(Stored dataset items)
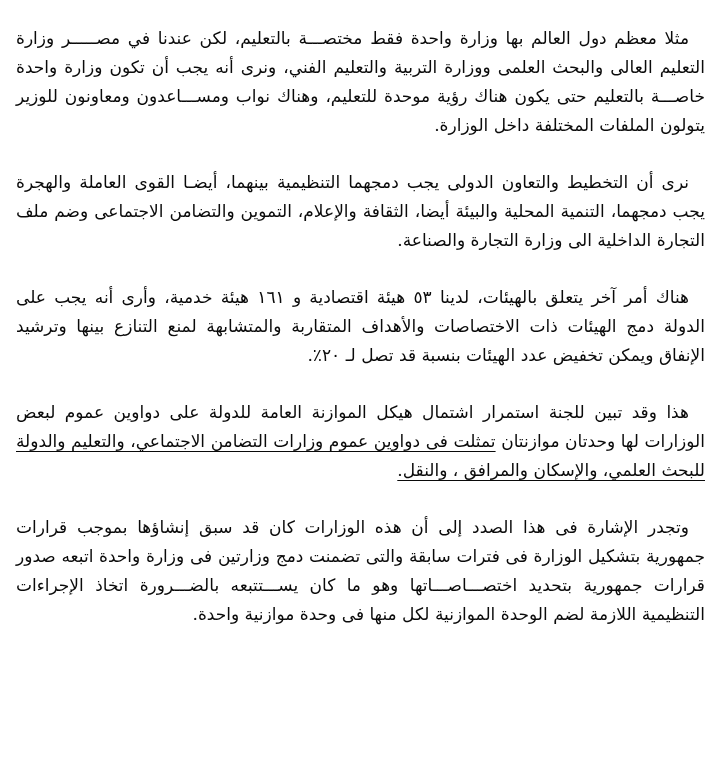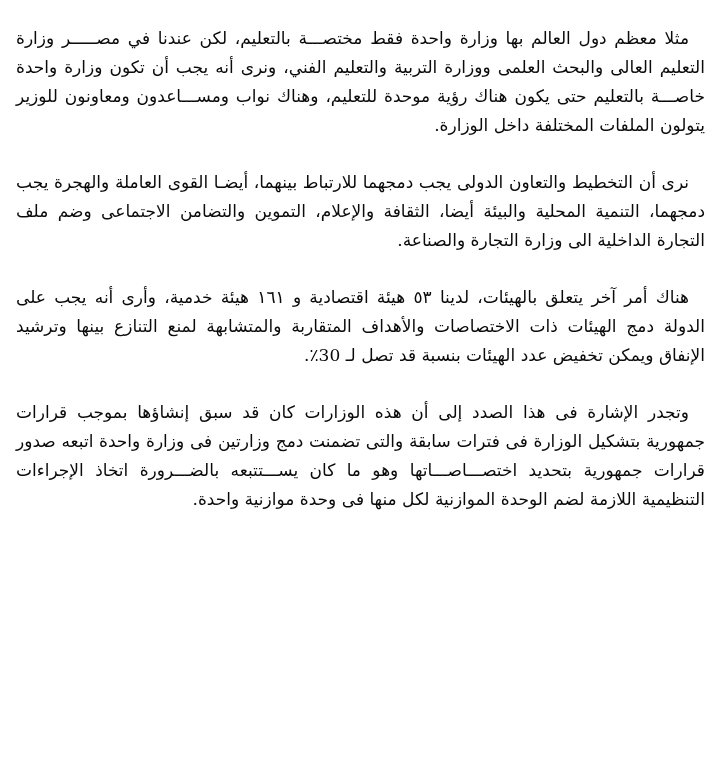--- a/index.html
+++ b/index.html
@@ -46,7 +46,7 @@
 
   <p>مثلا معظم دول العالم بها وزارة واحدة فقط مختصـــة بالتعليم، لكن عندنا في مصـــــر وزارة التعليم العالى والبحث العلمى ووزارة التربية والتعليم الفني، ونرى أنه يجب أن تكون وزارة واحدة خاصـــة بالتعليم حتى يكون هناك رؤية موحدة للتعليم، وهناك نواب ومســـاعدون ومعاونون للوزير يتولون الملفات المختلفة داخل الوزارة.</p>
 
-  <p>نرى أن التخطيط والتعاون الدولى يجب دمجهما للارتباط بينهما، أيضـا القوى العاملة والهجرة يجب دمجهما، التنمية المحلية والبيئة أيضا، الثقافة والإعلام، التموين والتضامن الاجتماعى وضم ملف التجارة الداخلية الى وزارة التجارة والصناعة.</p>
+  <p>نرى أن التخطيط والتعاون الدولى يجب دمجهما التنظيمية بينهما، أيضـا القوى العاملة والهجرة يجب دمجهما، التنمية المحلية والبيئة أيضا، الثقافة والإعلام، التموين والتضامن الاجتماعى وضم ملف التجارة الداخلية الى وزارة التجارة والصناعة.</p>
 
 
   <p>هناك أمر آخر يتعلق بالهيئات، لدينا ٥٣ هيئة اقتصادية و ١٦١ هيئة خدمية، وأرى أنه يجب على الدولة دمج الهيئات ذات الاختصاصات والأهداف المتقاربة والمتشابهة لمنع التنازع بينها وترشيد الإنفاق ويمكن تخفيض عدد الهيئات بنسبة قد تصل لـ 30٪.</p>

- [Task to carry out]: The records above are to be transcribed exactly, with every picture left out.

- [Response to this task]:
--- a/index.html
+++ b/index.html
@@ -46,7 +46,7 @@
 
   <p>مثلا معظم دول العالم بها وزارة واحدة فقط مختصـــة بالتعليم، لكن عندنا في مصـــــر وزارة التعليم العالى والبحث العلمى ووزارة التربية والتعليم الفني، ونرى أنه يجب أن تكون وزارة واحدة خاصـــة بالتعليم حتى يكون هناك رؤية موحدة للتعليم، وهناك نواب ومســـاعدون ومعاونون للوزير يتولون الملفات المختلفة داخل الوزارة.</p>
 
-  <p>نرى أن التخطيط والتعاون الدولى يجب دمجهما للارتباط بينهما، أيضـا القوى العاملة والهجرة يجب دمجهما، التنمية المحلية والبيئة أيضا، الثقافة والإعلام، التموين والتضامن الاجتماعى وضم ملف التجارة الداخلية الى وزارة التجارة والصناعة.</p>
+  <p>نرى أن التخطيط والتعاون الدولى يجب دمجهما التنظيمية بينهما، أيضـا القوى العاملة والهجرة يجب دمجهما، التنمية المحلية والبيئة أيضا، الثقافة والإعلام، التموين والتضامن الاجتماعى وضم ملف التجارة الداخلية الى وزارة التجارة والصناعة.</p>
 
 
   <p>هناك أمر آخر يتعلق بالهيئات، لدينا ٥٣ هيئة اقتصادية و ١٦١ هيئة خدمية، وأرى أنه يجب على الدولة دمج الهيئات ذات الاختصاصات والأهداف المتقاربة والمتشابهة لمنع التنازع بينها وترشيد الإنفاق ويمكن تخفيض عدد الهيئات بنسبة قد تصل لـ 30٪.</p>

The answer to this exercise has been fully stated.